One in 10 deaths among U.S. adults due to excessive drinking
Updated: 2014-06-30 09:26
Excessive drinking accounted for one in 10 deaths among working-age adults aged 20 to 64 years in the United States and cost the country about 224 billion U.S. dollars per year, a report from the U.S. Centers for Disease Control and Prevention (CDC) said Thursday.
The study published in the journal Preventing Chronic Disease found that excessive alcohol use resulted in approximately 88,000 deaths in the United States per year from 2006 to 2010, and shortened the lives of those who died by about 30 years on average.

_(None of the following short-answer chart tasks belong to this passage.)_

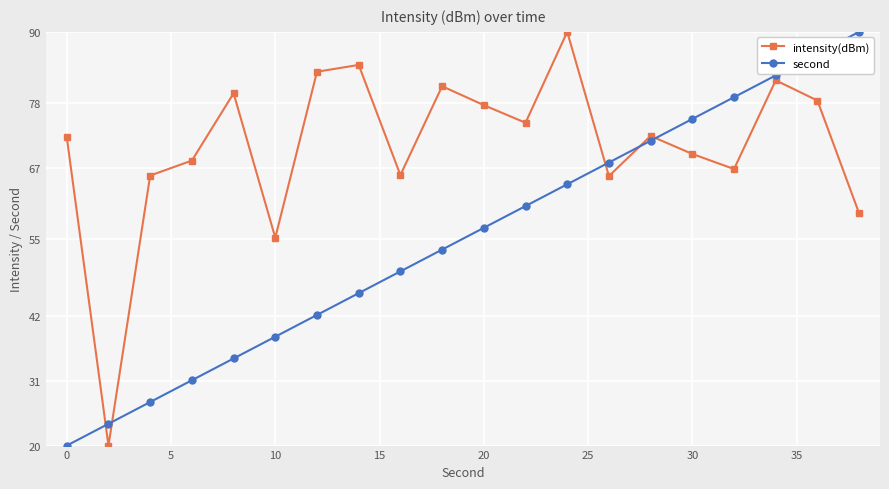

Rank the series by their average value, from highest to lowest.

intensity(dBm), second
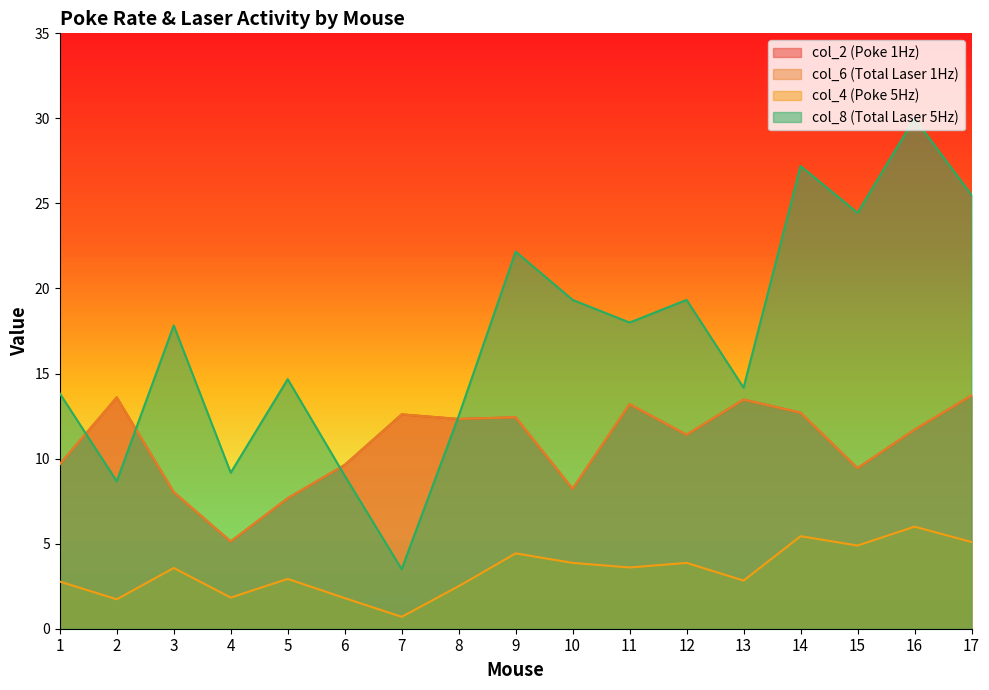

What is the minimum value for col_2?

5.1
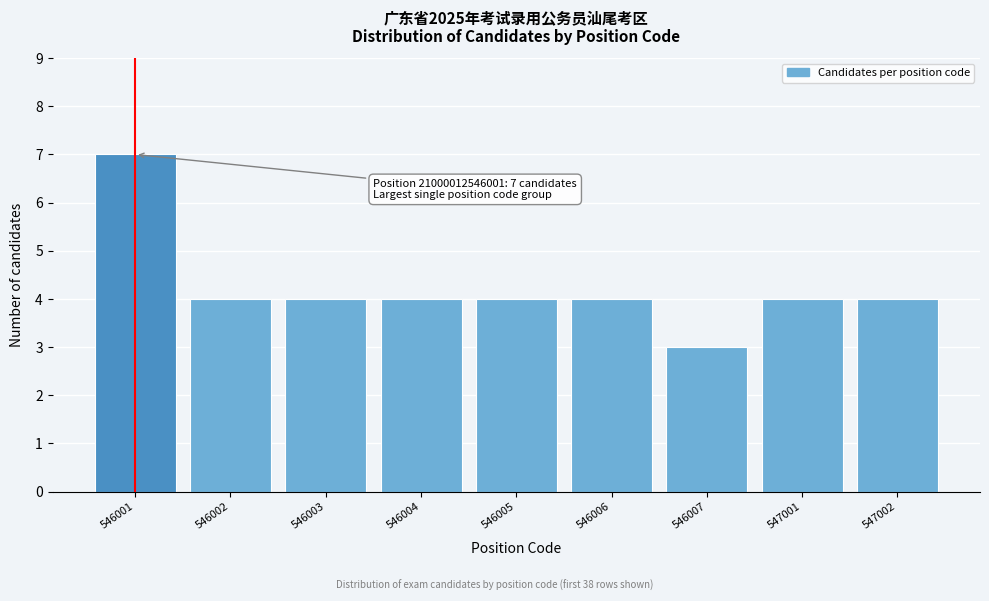

Reading left to right, extract all data points from this chart.

546001=7	546002=4	546003=4	546004=4	546005=4	546006=4	546007=3	547001=4	547002=4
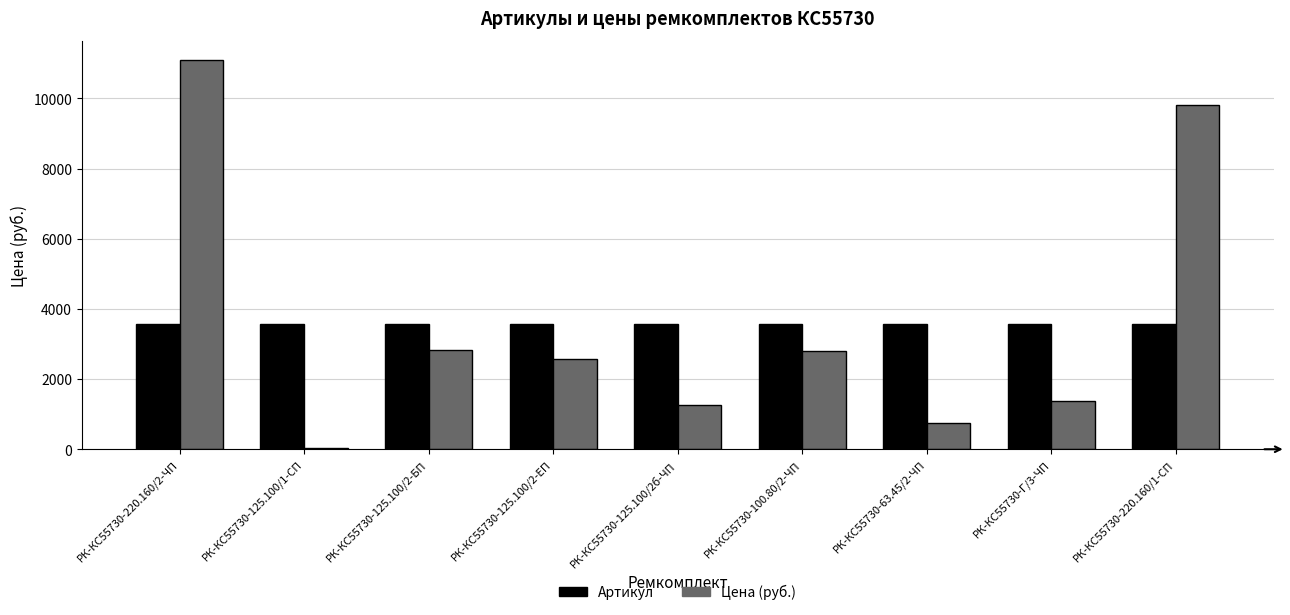

Count the number of data series in this chart.

2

"These deaths were due to health effects from drinking too much over time, such as breast cancer, liver disease, and heart disease; and health effects from drinking too much in a short period of time, such as violence, alcohol poisoning, and motor vehicle crashes," the CDC said in a statement.
"In total, there were 2.5 million years of potential life lost each year due to excessive alcohol use," it said.
Nearly 70 percent of deaths due to excessive drinking involved working-age adults, and about 70 percent of the deaths involved males, the study said.
According to the CDC report, excessive drinking includes binge drinking, heavy drinking and any alcohol use by pregnant women or those under the minimum legal drinking age of 21.